• _TASK TO COMPLETE_
Find every line below that contains the word "tokenizers" and copy it out.

(RECORDS TO USE)

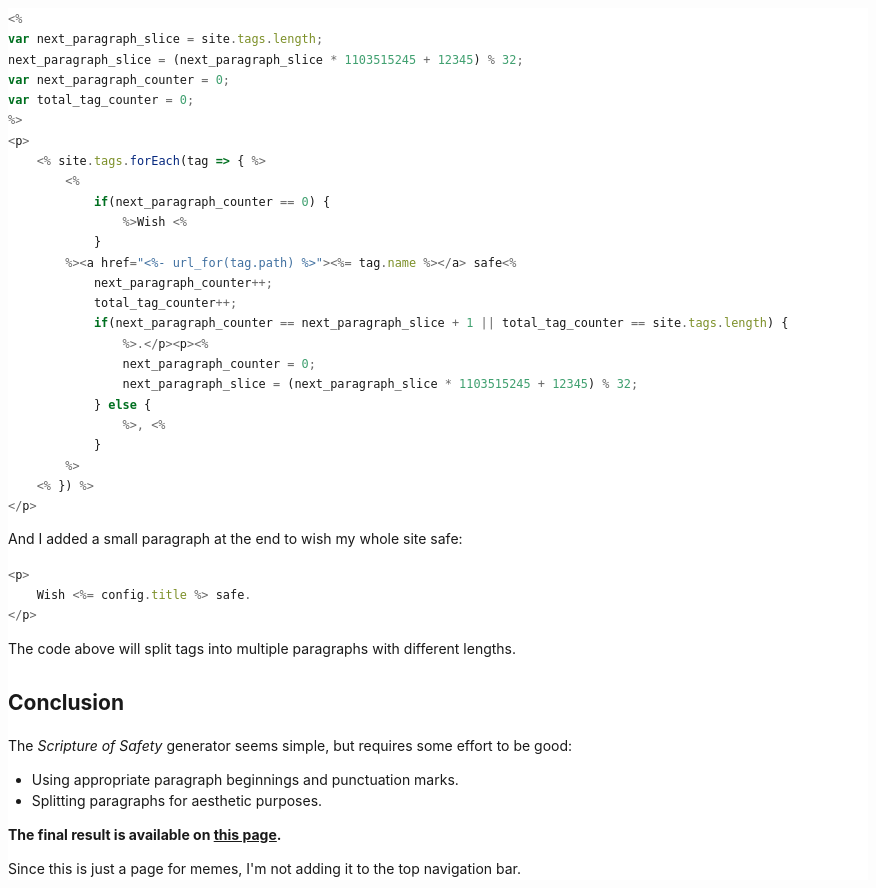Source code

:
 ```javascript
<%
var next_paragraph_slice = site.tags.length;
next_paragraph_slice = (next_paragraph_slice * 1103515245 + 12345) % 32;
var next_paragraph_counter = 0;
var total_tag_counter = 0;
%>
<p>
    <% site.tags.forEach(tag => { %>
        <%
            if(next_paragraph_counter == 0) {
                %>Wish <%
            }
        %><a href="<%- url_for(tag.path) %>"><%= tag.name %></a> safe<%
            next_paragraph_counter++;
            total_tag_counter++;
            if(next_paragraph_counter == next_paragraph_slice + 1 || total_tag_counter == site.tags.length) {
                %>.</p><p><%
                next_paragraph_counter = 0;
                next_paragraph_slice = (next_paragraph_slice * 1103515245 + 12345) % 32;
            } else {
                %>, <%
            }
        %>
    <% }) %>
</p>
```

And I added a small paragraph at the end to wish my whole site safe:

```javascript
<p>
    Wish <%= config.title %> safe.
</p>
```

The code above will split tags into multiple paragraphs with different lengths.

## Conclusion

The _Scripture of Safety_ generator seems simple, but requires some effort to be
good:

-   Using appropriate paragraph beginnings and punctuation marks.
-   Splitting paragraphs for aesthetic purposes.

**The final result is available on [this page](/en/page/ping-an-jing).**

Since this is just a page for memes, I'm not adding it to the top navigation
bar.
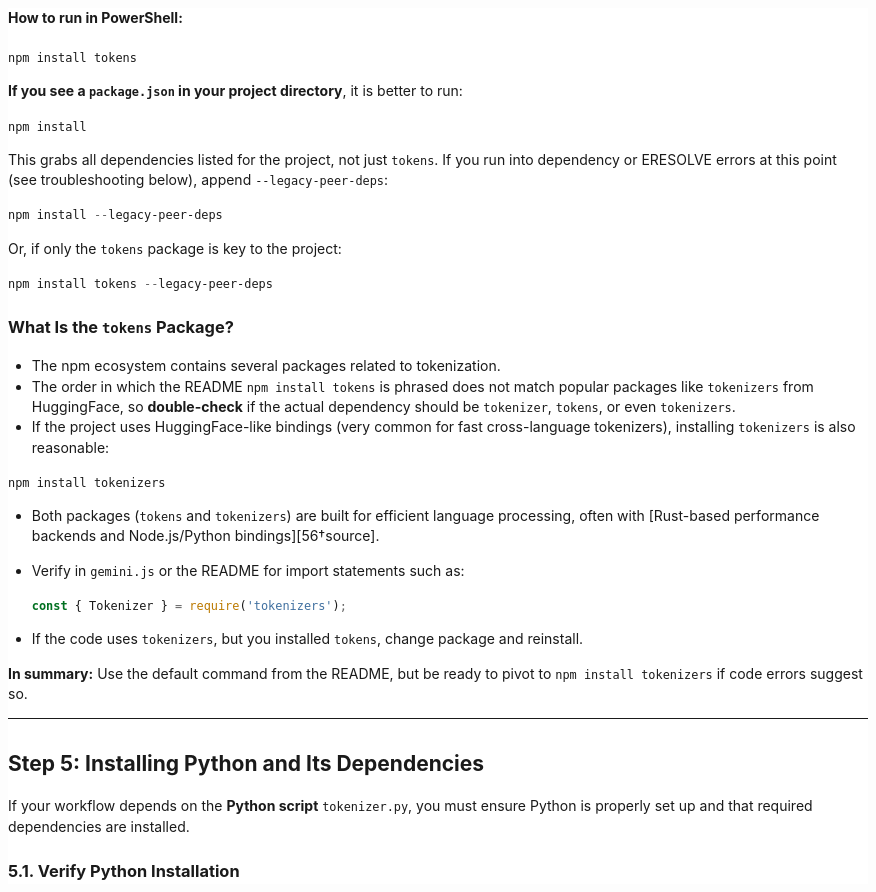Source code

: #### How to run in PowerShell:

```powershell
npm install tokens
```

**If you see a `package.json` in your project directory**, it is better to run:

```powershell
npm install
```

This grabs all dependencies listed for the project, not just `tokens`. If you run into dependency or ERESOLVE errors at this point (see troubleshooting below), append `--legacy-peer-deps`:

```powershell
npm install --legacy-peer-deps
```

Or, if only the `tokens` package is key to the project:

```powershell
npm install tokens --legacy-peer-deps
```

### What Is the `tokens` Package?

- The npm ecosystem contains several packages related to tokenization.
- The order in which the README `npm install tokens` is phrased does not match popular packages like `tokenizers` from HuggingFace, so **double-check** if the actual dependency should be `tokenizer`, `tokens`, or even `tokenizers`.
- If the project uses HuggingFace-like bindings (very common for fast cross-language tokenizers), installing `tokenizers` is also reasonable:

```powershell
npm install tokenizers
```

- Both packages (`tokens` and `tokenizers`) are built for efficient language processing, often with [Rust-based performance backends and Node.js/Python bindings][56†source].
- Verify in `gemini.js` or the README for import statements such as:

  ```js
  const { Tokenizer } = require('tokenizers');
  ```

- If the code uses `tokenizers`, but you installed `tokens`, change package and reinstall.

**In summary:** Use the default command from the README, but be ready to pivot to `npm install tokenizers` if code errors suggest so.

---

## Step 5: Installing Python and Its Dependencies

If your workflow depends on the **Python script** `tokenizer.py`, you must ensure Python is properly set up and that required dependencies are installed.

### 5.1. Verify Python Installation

(End RECORDS TO USE)

• _SOLVED EXERCISE_
- The order in which the README `npm install tokens` is phrased does not match popular packages like `tokenizers` from HuggingFace, so **double-check** if the actual dependency should be `tokenizer`, `tokens`, or even `tokenizers`.
- If the project uses HuggingFace-like bindings (very common for fast cross-language tokenizers), installing `tokenizers` is also reasonable:
npm install tokenizers
- Both packages (`tokens` and `tokenizers`) are built for efficient language processing, often with [Rust-based performance backends and Node.js/Python bindings][56†source].
  const { Tokenizer } = require('tokenizers');
- If the code uses `tokenizers`, but you installed `tokens`, change package and reinstall.
**In summary:** Use the default command from the README, but be ready to pivot to `npm install tokenizers` if code errors suggest so.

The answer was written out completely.